§ **Excerpt to read**:
=== Begin Enclosure ===
Julia has an ongoing lively discussion about Traits going on. From what I have read, these are mostly intended to serve to generalize the dispatch based control flow, or work around the restriction of having only one AbstractType for every concrete type. In contrast, the protocol idea I am considering here is supposed to help encode invariants.
While a critical question that I have no good answer for is how this should interact in detail with dispatch, I would emphasize that this is not the core question here (and I personally think Holy style traits offer a satsfactory solution to this). In the sketch below I build directly on Holy style Traits. To avoid the confusion with that discussion I have called this sketch Protocols.
A sketch

A simple macro based implementation that buiilds on top oh Holy traits for dispatch (each protocol comes with a Holy style trait) could look like this:
@Prot begin

Protocol Iterable

  # Specify fields the Iterable must have.
  start::Int64

  # Docstrings in Protocol definitions could serve as documentation for functions
  # rather than methods.
  @prot_doc """
  Provide the next element of an Iterable.
  """
  function next(t :~ Iterable) # no default implementation

  # protocol functions could have default implementations
  function 2ndnext(t :~ Iterable) # default implementation
    next(t)
    next(t)
  end

end

# We now define a type...
struct T
  start::Int
  c
end

# and implement the Protocol for it
impl Iterable for T

  # Here we also check the function signature is correct  according to the Protocol
  function next(t::T)
    t.c
  end

end


# We can then define functions that take Iterables and only Iterables of
# arbitrary type as input.
function get_third(b :~ Iterable)
  2ndnext(b)
  next(b)
end

# we get an object of type T
t = T(1, 5)

# and call get_third on it:
get_third(t)

############################
###### Error Messages ######
############################

# Calling a function expecting a Protocol on something that doesn't implement it:
get_third(1)
# raises "Type of argument arr does not implement protocol Iterable"

# Incomplete implementations can also be easily caught and meaningful errors can be given:
struct U
  start::Int
end

impl Iterable for U
end #This errors with "Incomplete implementation of Iterable for U: next(t::U) not given."

# Or take another type V
struct V
  s::Int
end

impl Iterable for V
  next(v::V) = 1
end #This errors with "Can not implement Iterable for V. V has no field V.start"


end #@Prot
(A sketch for what this macro could expand to can be found at https://github.com/FHell/protocols.jl/)
Obviously the design space is huge here, and many options have subtle issues when you start considering interacting with other language features. This is also the reason to build on the proven Holy style traits. I think it would be desirable to experiment with these designs a bit. I think most of the above can be implemented as a Macro in a fairly straightforward way, but I don't have enough experience to just hack something up in an afternoon.
For documentation simply having a page generated with the docstrings of expected and default implementations would often be an excellent starting point for documentation of packages. As it is, this information often comes late in the process of documenting packages (and is out of date whenever internal structures shift, as it is not backed by anything automated). In the REPL typing ? t :~ and then tab should cycle through protocols that t implements, and ? t :~ Iterable or ? Iterable could list the functions that are available as part of the protocol only.
A use case: Serializing

A central issue for some of us in the Julia scientific ecosystem is to save data that doesn't come in the form of arrays to disc without losing the analysis functions provided by libraries. Using the JLD2/BSON.jl serializer often is extremely fragile (updating anything might mean that your data doesn't load anymore). Efforts to build generic de/serializer code for julia is ongoing but also highly challenging.
=== End Enclosure ===
§ **Tasks to complete**:
(1) Can you condense the paragraph of the post on Julia protocols that begins "Obviously the design space is huge here" into a short bulleted list that keeps its main facts?
(2) Could you copy from the post on Julia protocols everything from "# Specify fields" down to "rather than methods."?

§ **Information provided**:
=== Begin Enclosure ===
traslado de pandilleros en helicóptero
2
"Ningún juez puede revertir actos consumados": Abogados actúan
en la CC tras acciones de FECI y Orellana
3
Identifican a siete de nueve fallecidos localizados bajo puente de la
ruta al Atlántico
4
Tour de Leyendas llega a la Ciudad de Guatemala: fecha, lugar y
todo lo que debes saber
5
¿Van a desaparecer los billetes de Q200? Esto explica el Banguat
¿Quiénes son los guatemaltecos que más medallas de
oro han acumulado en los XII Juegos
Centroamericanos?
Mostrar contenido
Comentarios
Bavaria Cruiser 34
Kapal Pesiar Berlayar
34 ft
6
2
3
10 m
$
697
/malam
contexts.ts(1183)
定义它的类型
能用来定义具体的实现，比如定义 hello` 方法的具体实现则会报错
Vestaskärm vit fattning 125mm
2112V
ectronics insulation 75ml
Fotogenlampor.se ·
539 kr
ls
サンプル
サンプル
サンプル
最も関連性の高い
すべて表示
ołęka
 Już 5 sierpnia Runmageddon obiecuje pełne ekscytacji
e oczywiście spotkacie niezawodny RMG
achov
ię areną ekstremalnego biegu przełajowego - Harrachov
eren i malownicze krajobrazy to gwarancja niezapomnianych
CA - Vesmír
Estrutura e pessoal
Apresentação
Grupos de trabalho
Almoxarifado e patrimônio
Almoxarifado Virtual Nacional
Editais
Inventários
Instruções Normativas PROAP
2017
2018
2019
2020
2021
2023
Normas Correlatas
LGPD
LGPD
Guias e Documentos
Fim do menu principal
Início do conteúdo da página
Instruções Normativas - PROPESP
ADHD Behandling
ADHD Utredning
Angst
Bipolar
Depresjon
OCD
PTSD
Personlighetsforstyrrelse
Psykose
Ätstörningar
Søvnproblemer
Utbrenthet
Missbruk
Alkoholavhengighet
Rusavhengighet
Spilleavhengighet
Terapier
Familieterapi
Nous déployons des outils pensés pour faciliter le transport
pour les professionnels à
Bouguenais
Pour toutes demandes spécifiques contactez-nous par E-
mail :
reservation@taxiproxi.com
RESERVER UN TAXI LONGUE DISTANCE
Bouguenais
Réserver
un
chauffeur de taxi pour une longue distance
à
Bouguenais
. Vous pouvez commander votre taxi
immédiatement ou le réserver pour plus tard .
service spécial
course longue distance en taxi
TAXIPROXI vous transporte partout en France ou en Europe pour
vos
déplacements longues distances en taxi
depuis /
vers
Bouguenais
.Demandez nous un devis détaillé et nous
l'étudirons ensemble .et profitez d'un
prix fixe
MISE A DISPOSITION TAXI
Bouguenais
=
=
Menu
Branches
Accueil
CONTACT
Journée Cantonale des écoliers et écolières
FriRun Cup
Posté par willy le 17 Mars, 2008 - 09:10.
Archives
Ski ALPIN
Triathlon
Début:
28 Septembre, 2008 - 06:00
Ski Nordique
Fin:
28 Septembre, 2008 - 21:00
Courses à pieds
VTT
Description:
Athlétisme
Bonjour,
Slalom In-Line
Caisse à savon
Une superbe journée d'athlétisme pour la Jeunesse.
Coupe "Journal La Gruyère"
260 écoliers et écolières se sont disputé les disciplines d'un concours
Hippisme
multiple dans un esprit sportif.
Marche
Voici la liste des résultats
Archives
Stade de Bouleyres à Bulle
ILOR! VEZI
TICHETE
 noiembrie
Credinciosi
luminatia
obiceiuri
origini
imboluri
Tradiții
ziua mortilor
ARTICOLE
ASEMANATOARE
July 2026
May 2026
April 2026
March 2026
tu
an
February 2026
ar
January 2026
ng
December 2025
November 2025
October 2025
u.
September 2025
=== End Enclosure ===
§ **Results of the tasks**:
(1)
- The design space is huge, and many options have subtle issues once their interaction with other language features is considered.
- That is the reason to build on the proven Holy style traits.
- Experimenting with these designs would be desirable.
- Most of the sketch could be implemented as a macro in a fairly straightforward way.
- The writer lacks the experience to hack something up in an afternoon.

(2)
# Specify fields the Iterable must have.
  start::Int64

  # Docstrings in Protocol definitions could serve as documentation for functions
  # rather than methods.